Singapore is a truly multi-cultural city. Its predominantly Chinese population is mixed in with significant numbers of Malays and Indians, and smaller groups of Eurasians and other ethnic groups. Add into the recipe a growing number of expatriates (currently accounting for nearly a quarter of the population), and you have yourself a true cultural melting pot. The government's promotion of racial harmony – there are four official languages and four official religions – means that everyone happily lives side by side in overlapping communities.
From a tourist's point of view, this equates to a fascinating city to explore. It's not uncommon to find a Chinese Temple, a Mosque, a Church and a Hindu Temple all within spitting distance of each other; likewise within a 100m walk you will come across culinary delights from all corners of the globe; and despite the astonishing pace of change, there will nearly always be some sort of traditional festival or celebration taking place.
Singapore is one of the most popular stopover destinations in the world, attracting an estimated 9.7 million visitors in 2009, despite the global economic downturn.

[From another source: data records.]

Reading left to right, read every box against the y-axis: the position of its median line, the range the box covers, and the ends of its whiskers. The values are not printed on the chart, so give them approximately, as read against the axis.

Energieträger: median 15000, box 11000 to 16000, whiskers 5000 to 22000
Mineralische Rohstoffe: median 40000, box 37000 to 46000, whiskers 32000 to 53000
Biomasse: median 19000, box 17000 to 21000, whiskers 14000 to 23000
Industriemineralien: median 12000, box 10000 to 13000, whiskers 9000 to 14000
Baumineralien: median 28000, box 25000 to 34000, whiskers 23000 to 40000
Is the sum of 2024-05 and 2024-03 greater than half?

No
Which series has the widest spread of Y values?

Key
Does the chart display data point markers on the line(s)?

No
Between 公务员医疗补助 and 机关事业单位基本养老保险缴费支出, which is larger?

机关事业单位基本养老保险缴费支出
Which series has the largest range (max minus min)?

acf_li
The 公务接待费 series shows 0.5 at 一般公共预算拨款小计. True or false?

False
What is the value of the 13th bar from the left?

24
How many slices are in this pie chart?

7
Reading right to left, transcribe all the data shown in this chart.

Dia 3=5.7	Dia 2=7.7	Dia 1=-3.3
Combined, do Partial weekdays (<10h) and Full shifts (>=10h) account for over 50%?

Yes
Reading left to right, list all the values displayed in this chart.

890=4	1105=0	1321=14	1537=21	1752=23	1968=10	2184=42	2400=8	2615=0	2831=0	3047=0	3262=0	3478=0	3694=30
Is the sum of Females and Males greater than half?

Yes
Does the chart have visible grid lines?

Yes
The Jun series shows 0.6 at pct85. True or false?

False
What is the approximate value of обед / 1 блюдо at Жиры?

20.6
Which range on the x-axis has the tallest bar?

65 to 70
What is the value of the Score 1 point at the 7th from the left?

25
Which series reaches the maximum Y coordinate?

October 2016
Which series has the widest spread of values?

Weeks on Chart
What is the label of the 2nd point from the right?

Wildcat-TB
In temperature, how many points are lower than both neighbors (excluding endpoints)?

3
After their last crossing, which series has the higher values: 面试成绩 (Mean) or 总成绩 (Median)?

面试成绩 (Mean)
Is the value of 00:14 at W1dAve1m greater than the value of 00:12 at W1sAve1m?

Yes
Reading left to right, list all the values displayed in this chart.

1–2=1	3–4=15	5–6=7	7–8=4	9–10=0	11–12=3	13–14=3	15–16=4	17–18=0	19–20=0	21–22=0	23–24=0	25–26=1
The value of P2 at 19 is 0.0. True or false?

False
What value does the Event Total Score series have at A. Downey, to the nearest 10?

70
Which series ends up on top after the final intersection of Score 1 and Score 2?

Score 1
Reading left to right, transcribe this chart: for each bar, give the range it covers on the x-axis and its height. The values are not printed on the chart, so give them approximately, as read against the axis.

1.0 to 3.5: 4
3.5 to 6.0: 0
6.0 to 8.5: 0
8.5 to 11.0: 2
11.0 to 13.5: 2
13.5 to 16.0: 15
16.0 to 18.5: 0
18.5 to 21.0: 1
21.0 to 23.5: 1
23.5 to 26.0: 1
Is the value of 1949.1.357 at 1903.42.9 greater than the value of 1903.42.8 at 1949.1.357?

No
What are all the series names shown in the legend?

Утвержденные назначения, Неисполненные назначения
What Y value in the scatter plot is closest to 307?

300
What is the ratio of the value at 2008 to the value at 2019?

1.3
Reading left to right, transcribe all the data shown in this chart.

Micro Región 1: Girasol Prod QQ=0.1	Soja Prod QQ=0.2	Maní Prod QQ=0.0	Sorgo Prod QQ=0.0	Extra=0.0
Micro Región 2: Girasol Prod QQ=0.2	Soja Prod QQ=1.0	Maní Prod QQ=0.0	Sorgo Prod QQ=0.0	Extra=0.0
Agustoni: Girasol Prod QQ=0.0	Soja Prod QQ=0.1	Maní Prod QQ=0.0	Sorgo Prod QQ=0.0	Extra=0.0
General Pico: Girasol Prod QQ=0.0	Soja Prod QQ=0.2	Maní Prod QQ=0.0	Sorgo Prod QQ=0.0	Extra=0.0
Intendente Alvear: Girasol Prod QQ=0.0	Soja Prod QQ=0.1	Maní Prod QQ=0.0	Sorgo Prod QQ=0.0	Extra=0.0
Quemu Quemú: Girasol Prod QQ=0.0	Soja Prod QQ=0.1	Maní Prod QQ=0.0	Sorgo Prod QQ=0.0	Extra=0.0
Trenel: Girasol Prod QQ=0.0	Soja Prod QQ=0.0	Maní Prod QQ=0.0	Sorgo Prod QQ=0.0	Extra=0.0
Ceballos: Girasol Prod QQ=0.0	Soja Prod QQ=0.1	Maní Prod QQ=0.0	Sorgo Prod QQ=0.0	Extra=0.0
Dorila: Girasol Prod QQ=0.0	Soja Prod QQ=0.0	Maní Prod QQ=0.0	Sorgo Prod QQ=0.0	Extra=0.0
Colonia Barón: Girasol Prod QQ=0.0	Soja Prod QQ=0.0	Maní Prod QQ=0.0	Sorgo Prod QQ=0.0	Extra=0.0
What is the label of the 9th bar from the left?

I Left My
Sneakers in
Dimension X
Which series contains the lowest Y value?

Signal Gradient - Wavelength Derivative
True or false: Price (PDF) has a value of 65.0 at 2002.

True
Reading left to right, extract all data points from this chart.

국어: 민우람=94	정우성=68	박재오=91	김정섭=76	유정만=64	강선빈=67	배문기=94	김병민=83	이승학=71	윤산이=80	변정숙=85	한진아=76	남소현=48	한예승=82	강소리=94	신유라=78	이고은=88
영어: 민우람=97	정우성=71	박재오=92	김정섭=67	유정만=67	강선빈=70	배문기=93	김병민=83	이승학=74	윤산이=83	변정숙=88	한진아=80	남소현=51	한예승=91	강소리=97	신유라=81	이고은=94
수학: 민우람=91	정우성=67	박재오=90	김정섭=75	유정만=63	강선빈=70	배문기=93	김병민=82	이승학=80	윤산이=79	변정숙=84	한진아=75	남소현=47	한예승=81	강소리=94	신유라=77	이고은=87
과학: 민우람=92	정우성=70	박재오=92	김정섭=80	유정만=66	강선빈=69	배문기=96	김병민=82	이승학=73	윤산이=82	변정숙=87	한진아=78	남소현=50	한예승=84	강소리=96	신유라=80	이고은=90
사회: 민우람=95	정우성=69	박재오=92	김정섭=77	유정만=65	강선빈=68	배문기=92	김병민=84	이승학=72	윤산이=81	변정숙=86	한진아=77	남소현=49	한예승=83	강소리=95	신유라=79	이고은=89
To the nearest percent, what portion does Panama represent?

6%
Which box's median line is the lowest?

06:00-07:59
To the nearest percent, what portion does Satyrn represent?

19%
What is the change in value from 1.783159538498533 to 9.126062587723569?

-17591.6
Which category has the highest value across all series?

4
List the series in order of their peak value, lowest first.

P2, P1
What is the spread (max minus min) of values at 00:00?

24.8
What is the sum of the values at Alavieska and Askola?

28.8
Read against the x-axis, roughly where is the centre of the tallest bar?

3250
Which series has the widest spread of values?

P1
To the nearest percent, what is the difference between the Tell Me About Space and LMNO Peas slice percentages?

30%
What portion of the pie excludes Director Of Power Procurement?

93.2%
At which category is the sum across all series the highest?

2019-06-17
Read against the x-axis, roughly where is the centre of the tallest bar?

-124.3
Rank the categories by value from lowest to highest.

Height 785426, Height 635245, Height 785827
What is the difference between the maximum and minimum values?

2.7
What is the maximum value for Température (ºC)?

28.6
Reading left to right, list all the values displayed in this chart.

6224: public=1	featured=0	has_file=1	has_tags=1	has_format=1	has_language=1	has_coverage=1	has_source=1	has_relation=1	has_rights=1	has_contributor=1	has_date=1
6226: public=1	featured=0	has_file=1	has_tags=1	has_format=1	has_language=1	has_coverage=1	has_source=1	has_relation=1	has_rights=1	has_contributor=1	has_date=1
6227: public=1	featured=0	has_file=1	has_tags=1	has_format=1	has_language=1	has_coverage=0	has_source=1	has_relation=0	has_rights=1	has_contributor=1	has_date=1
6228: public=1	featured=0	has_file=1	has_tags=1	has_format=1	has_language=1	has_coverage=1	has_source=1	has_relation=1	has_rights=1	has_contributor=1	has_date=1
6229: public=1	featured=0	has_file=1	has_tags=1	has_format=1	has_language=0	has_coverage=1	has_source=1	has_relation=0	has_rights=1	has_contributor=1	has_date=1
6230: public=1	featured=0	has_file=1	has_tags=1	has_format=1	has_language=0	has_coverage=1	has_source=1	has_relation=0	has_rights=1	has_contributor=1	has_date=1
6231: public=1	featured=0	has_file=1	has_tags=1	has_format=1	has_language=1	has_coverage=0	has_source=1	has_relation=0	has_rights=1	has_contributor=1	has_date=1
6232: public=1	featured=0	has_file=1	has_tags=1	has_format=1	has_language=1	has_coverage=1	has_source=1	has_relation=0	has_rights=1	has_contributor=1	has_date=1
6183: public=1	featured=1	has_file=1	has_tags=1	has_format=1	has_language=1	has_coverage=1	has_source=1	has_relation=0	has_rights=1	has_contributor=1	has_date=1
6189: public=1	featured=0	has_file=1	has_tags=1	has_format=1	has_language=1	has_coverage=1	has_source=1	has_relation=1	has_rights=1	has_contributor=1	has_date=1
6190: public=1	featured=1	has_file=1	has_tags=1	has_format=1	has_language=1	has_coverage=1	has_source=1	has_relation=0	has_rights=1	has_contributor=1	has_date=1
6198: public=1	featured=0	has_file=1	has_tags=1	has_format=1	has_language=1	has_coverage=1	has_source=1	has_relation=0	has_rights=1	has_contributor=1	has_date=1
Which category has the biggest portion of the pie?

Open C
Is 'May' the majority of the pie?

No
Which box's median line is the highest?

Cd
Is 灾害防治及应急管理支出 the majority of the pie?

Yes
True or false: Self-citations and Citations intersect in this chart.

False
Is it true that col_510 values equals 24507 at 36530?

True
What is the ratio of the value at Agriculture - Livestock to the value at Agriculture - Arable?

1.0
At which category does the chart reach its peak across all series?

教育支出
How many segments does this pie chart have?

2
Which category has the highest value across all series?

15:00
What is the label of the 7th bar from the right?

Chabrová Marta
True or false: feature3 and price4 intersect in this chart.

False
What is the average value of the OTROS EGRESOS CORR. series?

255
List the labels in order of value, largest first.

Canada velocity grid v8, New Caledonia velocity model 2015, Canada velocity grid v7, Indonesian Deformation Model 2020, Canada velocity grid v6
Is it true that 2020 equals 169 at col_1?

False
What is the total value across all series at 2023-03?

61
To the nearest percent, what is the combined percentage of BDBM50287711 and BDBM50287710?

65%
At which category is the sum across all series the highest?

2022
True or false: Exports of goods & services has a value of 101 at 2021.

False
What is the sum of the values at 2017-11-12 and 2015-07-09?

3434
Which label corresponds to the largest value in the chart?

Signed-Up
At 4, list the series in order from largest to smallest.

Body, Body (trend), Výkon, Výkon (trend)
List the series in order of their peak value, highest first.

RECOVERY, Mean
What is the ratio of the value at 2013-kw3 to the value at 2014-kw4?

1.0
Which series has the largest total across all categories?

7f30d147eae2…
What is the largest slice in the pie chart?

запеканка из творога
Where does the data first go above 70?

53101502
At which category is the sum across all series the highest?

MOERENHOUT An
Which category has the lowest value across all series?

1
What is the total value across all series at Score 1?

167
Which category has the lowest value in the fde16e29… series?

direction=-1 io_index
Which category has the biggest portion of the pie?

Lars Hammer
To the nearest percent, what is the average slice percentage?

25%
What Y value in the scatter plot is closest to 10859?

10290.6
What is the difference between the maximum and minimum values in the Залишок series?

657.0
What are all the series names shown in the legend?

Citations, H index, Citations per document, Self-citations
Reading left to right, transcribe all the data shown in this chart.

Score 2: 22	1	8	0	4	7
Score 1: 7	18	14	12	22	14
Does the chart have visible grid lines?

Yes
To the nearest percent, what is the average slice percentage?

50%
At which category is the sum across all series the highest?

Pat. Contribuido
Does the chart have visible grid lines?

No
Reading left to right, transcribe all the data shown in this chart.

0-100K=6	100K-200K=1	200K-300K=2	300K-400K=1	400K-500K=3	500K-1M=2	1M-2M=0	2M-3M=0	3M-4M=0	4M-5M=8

Its strategic location between East & West makes it the ideal stop-off for travellers heading on to the rest of Asia. The city is clean and safe, with an efficient public transport system, world-class hotels, restaurants and visitor attractions.
The city-state is constantly looking to the future and doing its best to shrug off its squeaky-clean chewing gum-forbidding image. The bars and nightclubs of Clarke Quay allow revellers to party all hours of the day; the recent launch of the integrated resorts sees the government now allowing gambling in their 24 hour casinos, and its hosting of the night time Formula 1 Grand Prix proves the city is fully enjoying its new-found position in the World spotlight.